*** Opening MATERIALS PROVIDED ***

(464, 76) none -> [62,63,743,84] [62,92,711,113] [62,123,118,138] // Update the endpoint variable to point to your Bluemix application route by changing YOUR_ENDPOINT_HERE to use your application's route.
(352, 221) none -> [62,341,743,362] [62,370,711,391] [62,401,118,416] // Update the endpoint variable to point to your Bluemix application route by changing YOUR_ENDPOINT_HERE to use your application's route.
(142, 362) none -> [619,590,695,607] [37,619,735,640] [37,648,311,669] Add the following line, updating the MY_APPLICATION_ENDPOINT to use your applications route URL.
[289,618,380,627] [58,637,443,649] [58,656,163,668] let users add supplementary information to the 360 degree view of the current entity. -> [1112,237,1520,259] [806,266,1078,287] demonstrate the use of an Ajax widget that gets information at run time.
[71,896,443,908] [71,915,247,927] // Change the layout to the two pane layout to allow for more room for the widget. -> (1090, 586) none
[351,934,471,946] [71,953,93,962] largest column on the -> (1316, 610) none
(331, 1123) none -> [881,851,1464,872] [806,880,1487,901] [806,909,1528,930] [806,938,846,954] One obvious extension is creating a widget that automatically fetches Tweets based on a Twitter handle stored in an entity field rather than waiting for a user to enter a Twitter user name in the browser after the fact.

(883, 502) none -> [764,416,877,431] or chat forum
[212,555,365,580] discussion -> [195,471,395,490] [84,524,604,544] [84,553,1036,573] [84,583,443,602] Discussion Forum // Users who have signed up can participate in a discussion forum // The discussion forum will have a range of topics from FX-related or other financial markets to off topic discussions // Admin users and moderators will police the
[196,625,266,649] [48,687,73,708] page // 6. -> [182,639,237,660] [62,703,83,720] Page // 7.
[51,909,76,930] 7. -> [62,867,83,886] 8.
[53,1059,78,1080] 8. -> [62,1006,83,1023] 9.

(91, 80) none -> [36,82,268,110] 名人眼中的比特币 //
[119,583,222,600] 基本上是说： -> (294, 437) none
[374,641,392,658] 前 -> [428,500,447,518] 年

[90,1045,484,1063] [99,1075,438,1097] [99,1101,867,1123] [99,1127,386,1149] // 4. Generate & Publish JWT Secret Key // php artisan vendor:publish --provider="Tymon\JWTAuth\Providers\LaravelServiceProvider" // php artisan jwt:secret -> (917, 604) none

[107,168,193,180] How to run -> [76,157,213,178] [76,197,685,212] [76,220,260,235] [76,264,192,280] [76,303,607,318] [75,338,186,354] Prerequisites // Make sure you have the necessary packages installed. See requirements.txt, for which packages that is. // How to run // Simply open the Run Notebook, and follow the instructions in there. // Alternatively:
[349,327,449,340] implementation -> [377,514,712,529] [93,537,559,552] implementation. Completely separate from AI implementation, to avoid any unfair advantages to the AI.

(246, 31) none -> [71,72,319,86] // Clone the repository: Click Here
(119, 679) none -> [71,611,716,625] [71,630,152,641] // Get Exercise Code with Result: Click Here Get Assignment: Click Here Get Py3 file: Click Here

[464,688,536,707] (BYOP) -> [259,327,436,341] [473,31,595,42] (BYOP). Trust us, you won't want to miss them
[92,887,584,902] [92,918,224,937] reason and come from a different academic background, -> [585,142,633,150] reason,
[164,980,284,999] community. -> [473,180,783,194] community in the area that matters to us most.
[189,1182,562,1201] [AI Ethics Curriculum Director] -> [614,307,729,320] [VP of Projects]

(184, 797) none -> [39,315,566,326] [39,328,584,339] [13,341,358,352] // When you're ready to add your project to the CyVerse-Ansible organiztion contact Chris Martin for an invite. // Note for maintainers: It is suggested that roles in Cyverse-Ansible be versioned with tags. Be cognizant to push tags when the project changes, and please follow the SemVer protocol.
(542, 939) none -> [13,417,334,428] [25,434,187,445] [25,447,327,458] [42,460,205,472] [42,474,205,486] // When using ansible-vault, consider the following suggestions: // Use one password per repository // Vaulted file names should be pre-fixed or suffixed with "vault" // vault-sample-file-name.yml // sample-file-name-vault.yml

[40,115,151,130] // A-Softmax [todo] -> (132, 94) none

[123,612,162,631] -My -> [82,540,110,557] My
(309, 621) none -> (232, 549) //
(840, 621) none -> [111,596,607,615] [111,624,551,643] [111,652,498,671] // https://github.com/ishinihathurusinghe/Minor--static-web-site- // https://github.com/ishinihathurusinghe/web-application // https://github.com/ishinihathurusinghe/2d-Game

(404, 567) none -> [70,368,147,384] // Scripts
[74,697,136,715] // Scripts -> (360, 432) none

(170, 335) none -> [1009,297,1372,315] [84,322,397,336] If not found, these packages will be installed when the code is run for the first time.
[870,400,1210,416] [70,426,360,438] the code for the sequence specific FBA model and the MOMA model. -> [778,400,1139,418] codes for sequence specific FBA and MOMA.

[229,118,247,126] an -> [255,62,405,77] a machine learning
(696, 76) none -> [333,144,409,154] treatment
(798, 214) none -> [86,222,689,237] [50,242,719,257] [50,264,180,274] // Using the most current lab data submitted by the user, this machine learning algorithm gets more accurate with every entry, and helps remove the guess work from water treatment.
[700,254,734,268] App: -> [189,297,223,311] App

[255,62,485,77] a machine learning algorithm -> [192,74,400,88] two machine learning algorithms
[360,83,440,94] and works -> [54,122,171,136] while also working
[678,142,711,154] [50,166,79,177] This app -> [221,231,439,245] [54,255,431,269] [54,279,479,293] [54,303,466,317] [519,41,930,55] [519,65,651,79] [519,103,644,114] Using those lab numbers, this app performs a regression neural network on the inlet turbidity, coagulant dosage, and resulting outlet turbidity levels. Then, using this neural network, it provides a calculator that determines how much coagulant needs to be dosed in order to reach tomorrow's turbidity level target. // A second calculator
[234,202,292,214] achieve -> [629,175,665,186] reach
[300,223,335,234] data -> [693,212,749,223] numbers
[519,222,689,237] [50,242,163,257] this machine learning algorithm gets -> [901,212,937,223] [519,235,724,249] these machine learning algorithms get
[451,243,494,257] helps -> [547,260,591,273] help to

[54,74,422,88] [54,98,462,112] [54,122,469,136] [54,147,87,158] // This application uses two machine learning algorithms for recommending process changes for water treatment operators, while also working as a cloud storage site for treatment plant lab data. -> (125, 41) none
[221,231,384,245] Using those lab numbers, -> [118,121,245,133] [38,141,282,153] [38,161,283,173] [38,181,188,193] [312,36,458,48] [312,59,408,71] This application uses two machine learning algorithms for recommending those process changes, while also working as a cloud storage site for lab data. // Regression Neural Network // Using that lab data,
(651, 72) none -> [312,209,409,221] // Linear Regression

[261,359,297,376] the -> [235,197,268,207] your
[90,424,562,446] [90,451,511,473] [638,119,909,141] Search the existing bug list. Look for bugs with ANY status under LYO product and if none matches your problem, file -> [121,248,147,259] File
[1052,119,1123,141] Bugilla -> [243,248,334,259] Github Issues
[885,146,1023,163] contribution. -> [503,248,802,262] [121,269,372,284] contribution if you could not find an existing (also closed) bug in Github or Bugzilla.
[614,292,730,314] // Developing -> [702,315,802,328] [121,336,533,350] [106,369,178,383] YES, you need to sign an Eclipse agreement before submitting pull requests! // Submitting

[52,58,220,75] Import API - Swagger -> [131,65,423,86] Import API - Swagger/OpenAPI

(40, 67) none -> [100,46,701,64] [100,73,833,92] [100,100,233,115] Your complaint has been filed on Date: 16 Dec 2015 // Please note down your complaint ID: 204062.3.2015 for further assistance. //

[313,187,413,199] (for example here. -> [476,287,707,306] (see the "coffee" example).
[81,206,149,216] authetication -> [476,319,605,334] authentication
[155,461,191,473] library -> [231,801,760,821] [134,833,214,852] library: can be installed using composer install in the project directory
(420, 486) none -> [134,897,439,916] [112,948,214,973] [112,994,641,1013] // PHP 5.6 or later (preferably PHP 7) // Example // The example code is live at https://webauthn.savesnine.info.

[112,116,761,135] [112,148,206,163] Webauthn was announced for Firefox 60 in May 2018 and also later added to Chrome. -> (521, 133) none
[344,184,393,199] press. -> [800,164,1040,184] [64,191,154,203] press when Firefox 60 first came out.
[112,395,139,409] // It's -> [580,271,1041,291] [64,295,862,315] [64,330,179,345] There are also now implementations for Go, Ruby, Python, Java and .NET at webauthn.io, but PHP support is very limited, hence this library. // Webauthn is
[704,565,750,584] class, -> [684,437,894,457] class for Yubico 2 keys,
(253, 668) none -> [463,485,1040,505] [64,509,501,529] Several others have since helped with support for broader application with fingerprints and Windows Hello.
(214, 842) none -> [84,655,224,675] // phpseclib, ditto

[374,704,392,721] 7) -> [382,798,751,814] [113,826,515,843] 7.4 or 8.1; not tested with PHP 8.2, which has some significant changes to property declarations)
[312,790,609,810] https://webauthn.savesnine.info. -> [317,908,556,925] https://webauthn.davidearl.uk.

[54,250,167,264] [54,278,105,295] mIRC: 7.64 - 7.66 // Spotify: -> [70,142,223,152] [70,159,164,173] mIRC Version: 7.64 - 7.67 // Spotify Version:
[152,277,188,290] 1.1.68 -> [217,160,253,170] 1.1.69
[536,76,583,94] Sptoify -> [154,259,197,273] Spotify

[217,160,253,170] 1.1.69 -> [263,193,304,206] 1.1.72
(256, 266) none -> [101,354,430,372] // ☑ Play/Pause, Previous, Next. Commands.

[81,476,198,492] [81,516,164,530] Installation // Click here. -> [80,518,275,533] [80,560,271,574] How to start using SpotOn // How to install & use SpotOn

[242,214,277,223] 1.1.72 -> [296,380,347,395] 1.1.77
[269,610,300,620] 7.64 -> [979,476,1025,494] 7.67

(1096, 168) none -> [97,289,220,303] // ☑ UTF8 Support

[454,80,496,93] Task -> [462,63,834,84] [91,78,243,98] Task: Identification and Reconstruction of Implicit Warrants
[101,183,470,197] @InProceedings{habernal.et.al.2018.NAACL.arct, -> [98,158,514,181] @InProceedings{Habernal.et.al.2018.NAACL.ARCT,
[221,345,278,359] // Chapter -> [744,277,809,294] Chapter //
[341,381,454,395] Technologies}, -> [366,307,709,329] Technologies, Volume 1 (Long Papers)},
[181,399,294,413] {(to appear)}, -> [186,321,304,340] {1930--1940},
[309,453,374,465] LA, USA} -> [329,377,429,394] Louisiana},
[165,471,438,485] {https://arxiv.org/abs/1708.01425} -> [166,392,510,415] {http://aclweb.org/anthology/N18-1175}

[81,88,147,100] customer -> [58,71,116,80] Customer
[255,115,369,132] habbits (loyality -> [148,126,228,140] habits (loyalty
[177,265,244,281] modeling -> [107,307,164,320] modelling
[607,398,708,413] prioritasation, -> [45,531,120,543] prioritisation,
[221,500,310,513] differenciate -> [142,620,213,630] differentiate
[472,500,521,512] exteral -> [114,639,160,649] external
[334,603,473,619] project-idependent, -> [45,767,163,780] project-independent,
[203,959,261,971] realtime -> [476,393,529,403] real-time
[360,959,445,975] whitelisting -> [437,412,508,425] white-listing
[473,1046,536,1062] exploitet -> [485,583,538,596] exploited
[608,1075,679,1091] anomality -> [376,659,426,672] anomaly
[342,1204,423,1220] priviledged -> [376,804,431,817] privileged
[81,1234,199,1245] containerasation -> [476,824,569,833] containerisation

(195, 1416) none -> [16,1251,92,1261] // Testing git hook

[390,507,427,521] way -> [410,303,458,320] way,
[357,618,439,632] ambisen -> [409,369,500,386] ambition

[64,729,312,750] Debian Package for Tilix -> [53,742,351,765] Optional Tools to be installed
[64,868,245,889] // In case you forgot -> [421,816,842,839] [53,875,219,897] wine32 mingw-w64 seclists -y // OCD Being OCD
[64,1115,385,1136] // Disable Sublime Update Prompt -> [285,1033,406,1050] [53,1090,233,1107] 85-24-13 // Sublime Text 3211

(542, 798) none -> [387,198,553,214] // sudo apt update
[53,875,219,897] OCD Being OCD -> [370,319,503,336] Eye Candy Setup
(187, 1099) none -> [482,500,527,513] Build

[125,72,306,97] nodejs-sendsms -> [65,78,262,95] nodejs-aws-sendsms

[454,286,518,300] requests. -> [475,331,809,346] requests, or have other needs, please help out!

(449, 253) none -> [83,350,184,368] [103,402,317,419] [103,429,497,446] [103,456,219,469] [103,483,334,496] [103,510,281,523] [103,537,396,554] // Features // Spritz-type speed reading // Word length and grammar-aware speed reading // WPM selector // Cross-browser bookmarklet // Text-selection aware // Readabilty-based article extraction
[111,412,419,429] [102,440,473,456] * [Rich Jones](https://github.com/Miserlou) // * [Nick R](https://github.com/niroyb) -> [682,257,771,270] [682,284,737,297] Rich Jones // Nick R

*** Closing MATERIALS PROVIDED ***

* _TASK GOAL_: Retype the records above exactly, from their first line through the line that contains "[351,934,471,946] [71,953,93,962] largest", and stop there.

* _ANSWER_:
(464, 76) none -> [62,63,743,84] [62,92,711,113] [62,123,118,138] // Update the endpoint variable to point to your Bluemix application route by changing YOUR_ENDPOINT_HERE to use your application's route.
(352, 221) none -> [62,341,743,362] [62,370,711,391] [62,401,118,416] // Update the endpoint variable to point to your Bluemix application route by changing YOUR_ENDPOINT_HERE to use your application's route.
(142, 362) none -> [619,590,695,607] [37,619,735,640] [37,648,311,669] Add the following line, updating the MY_APPLICATION_ENDPOINT to use your applications route URL.
[289,618,380,627] [58,637,443,649] [58,656,163,668] let users add supplementary information to the 360 degree view of the current entity. -> [1112,237,1520,259] [806,266,1078,287] demonstrate the use of an Ajax widget that gets information at run time.
[71,896,443,908] [71,915,247,927] // Change the layout to the two pane layout to allow for more room for the widget. -> (1090, 586) none
[351,934,471,946] [71,953,93,962] largest column on the -> (1316, 610) none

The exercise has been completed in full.